32. Longest Valid Parentheses (Hard)

Given a string containing just the characters '(' and ')', find the length of the longest valid (well-formed) parentheses substring.

Example 1:

Input: "(()"
Output: 2
Explanation: The longest valid parentheses substring is "()"

Example 2:

Input: ")()())"
Output: 4
Explanation: The longest valid parentheses substring is "()()"

Related Topics:
String, Dynamic Programming

Similar Questions:

• Valid Parentheses (Easy)

Solution 1. DP

Let dp[i + 1] be the length of the longest valid parentheses ending at s[i].

When s[i] == ')':

dp[i + 1] = dp[i] + 2 + dp[start]   If s[start] == '('
          = 0                       If s[start] != '('
          where start = i - dp[i] - 1

When s[i] == '(':

dp[i + 1] = 0

Trivial case:

dp[0] = 0

The answer is the max value in dp array.

// OJ: https://leetcode.com/problems/longest-valid-parentheses/
// Author: github.com/lzl124631x
// Time: O(N)
// Space: O(N)
class Solution {
public:
    int longestValidParentheses(string s) {
        vector<int> dp(s.size() + 1, 0);
        int ans = 0;
        for (int i = 0; i < s.size(); ++i) {
            if (s[i] == '(') continue;
            int start = i - dp[i] - 1;
            if (start >= 0 && s[start] == '(')
                dp[i + 1] = dp[i] + 2 + dp[start];
            ans = max(ans, dp[i + 1]);
        }
        return ans;
    }
};

Solution 2. Stack

We try to leave invalid parentheses in the stack st.

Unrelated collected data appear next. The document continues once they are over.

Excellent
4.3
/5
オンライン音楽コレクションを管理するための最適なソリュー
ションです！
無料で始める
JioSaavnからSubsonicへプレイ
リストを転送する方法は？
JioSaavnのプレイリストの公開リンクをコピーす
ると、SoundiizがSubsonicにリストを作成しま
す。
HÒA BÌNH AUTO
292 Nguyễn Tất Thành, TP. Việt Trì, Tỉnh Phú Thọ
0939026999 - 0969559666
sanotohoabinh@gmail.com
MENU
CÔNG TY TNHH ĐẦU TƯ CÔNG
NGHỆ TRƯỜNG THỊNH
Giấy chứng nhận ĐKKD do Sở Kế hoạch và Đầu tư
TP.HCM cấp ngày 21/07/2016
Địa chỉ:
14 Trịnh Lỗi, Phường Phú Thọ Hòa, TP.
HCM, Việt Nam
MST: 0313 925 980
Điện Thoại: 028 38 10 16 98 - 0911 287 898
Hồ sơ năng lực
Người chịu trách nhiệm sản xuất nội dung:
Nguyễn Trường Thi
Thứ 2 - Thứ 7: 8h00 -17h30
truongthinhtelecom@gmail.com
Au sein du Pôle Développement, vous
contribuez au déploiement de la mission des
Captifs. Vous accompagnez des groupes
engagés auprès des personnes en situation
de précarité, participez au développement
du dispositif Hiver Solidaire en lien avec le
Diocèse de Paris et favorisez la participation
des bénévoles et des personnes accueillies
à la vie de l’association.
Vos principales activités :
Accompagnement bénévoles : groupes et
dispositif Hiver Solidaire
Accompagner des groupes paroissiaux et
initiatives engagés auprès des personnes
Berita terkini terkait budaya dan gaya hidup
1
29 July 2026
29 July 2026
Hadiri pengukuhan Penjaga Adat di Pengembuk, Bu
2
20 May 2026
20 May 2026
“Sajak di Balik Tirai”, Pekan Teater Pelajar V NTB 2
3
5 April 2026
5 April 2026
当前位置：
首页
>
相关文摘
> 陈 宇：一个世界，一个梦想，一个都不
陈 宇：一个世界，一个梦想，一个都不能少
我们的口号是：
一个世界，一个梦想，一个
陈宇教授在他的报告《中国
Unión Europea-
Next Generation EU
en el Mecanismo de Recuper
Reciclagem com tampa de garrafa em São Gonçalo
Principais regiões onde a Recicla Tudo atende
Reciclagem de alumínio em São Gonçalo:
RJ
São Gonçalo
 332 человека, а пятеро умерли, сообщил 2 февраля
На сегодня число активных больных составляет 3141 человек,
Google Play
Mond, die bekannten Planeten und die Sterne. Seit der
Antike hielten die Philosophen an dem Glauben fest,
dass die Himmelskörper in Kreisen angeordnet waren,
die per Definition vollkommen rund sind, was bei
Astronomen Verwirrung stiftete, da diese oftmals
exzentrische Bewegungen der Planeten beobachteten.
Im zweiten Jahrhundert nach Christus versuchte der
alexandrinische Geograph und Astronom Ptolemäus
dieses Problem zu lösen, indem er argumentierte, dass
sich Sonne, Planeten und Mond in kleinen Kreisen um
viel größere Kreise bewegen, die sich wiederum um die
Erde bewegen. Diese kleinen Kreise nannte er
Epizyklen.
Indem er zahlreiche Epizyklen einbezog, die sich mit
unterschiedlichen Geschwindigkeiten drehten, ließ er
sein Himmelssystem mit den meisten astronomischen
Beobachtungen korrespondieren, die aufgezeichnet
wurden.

• If s[i] == '(', we push it into stack
• If s[i] == ')':
  • If s[st.top()] == '(', then st.top() is a valid left parenthesis, we pop it. The length of the parenthesis string we just formed is i - st.top().
  • otherwise, this s[i] can't form a valid parenthesis. Push it into stack.

// OJ: https://leetcode.com/problems/longest-valid-parentheses/
// Author: github.com/lzl124631x
// Time: O(N)
// Space: O(N)
class Solution {
public:
    int longestValidParentheses(string s) {
        stack<int> st;
        st.push(-1);
        int ans = 0;
        for (int i = 0; i < s.size(); ++i) {
            if (s[i] == ')' && st.top() != -1 && s[st.top()] == '(') {
                st.pop();
                ans = max(ans, i - st.top());
            } else st.push(i);
        }
        return ans;
    }
};

Solution 3. Counters

// OJ: https://leetcode.com/problems/longest-valid-parentheses/
// Author: github.com/lzl124631x
// Time: O(N)
// Space: O(1)
// Ref: https://leetcode.com/problems/longest-valid-parentheses/solution/
class Solution {
public:
    int longestValidParentheses(string s) {
        int left = 0, right = 0, ans = 0, N = s.size();
        for (int i = 0; i < N; ++i) {
            left += s[i] == '(';
            right += s[i] == ')';
            if (left == right) ans = max(ans, left + right);
            else if (right > left) left = right = 0;
        }
        left = 0, right = 0;
        for (int i = N - 1; i >= 0; --i) {
            left += s[i] == '(';
            right += s[i] == ')';
            if (left == right) ans = max(ans, left + right);
            else if (left > right) left = right = 0;
        }
        return ans;
    }
};